New video series helps ministers live their calling in midst of COVID-19
“Ministry Now” is a new video series featuring interviews with faculty from The Southwestern Baptist Theological Seminary designed to help ministers live their calling “in an ever-changing ministry landscape,” especially due to COVID-19, said host Katie McCoy, assistant professor of theology in women’s studies at Scarborough College, in the series’ premiere.
New episodes of the series air every Thursday at 10 a.m. CT on Facebook and YouTube, with the first episode premiering on May 14. The premiere featured Dean of Women Terri Stovall speaking on the topic “Leading from the Second Chair.”
A second-chair leader, Stovall explained, is one who has a significant leadership role but is nevertheless under the authority of a “first-chair leader.” First-chairs include the senior pastor of a church or the president of a seminary, while second-chairs include a church’s student minister and children’s minister or a seminary’s faculty and staff.
On navigating the tension of both leading and being led, Stovall said, “As a leader, my primary goal to the people I’m leading is to give hope and assurance. My primary goal to my first-chair leader is to make him successful in carrying out the mission and vision that God has given him for our church or our organization.”

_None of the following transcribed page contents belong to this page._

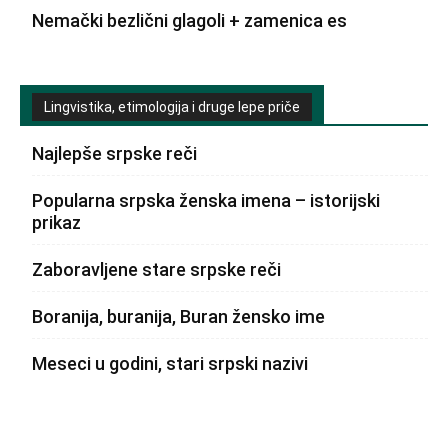
Nemački bezlični glagoli + zamenica es
Lingvistika, etimologija i druge lepe priče
Najlepše srpske reči
Popularna srpska ženska imena – istorijski
prikaz
Zaboravljene stare srpske reči
Boranija, buranija, Buran žensko ime
Meseci u godini, stari srpski nazivi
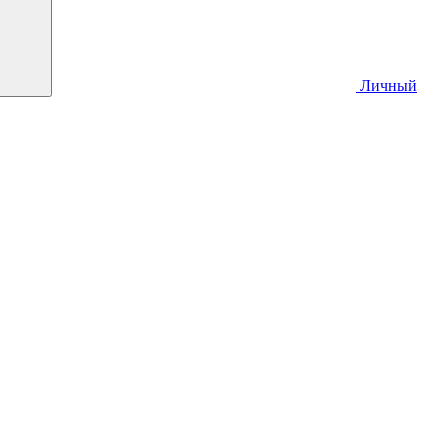
Личный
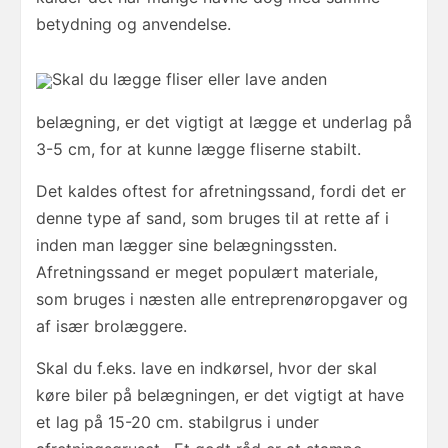
betydning og anvendelse.
Skal du lægge fliser eller lave anden
belægning, er det vigtigt at lægge et underlag på
3-5 cm, for at kunne lægge fliserne stabilt.
Det kaldes oftest for afretningssand, fordi det er
denne type af sand, som bruges til at rette af i
inden man lægger sine belægningssten.
Afretningssand er meget populært materiale,
som bruges i næsten alle entreprenøropgaver og
af især brolæggere.
Skal du f.eks. lave en indkørsel, hvor der skal
køre biler på belægningen, er det vigtigt at have
et lag på 15-20 cm. stabilgrus i under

“So it starts with building those relationships,” says Stovall, who has served as minister of education and minister to women in multiple churches. “And then, as I communicate, my first role in communication is giving hope and assurance that God is still in control, that I trust our pastor or our leader at the top, and that, while I may not even know everything, I trust him, and therefore I can communicate that to the people I’m leading.”
Focusing the conversation on the global pandemic, McCoy noted that “every church, every ministry, every family is going through a time of unprecedented transition” because of the coronavirus. “We still don’t know what life is going to look like on the other side of COVID-19,” she said.
She asked Stovall, “How do you lead your team through the transition and the uncertainty of coronavirus, when we’re trying to even figure out what our jobs and ministries are going to look like?”
Stovall began by noting the need to daily ensure “that my feet are grounded in the assurance that while change is constant, God is consistently constant.”
“And so, I need to check in every day with the Lord, to know that He is still in control,” she said. “None of this has caught Him by surprise.”
On a practical level, Stovall said she has “upped the number of check-ins” with her team. These comprise short meetings on Zoom or Microsoft Teams not only to check their productivity, but also to see how her team members are doing emotionally and physically. Furthermore, she makes efforts to “celebrate the small successes” and “lament the losses.”
“I don’t want us to shy away as leaders in speaking about the losses,” Stovall said. “There is a time of lament that’s going to come out of this.”
She noted, for example, that she has spoken with mothers of high school seniors who lament the “memories that they thought they would be able to make.” Others simply miss gathering with friends for coffee. Such circumstances call for lament, Stovall said.
“But we do it with hope and with a view to the future to know that God can still do His work,” Stovall concluded. “And we put words to that.”
Future topics for “Ministry Now” include re-opening churches in a post-COVID-19 world (with Chris Osborne, professor of preaching and pastoral ministry) and ministering to people’s needs (with adjunct faculty and former missionary Rebekah Naylor).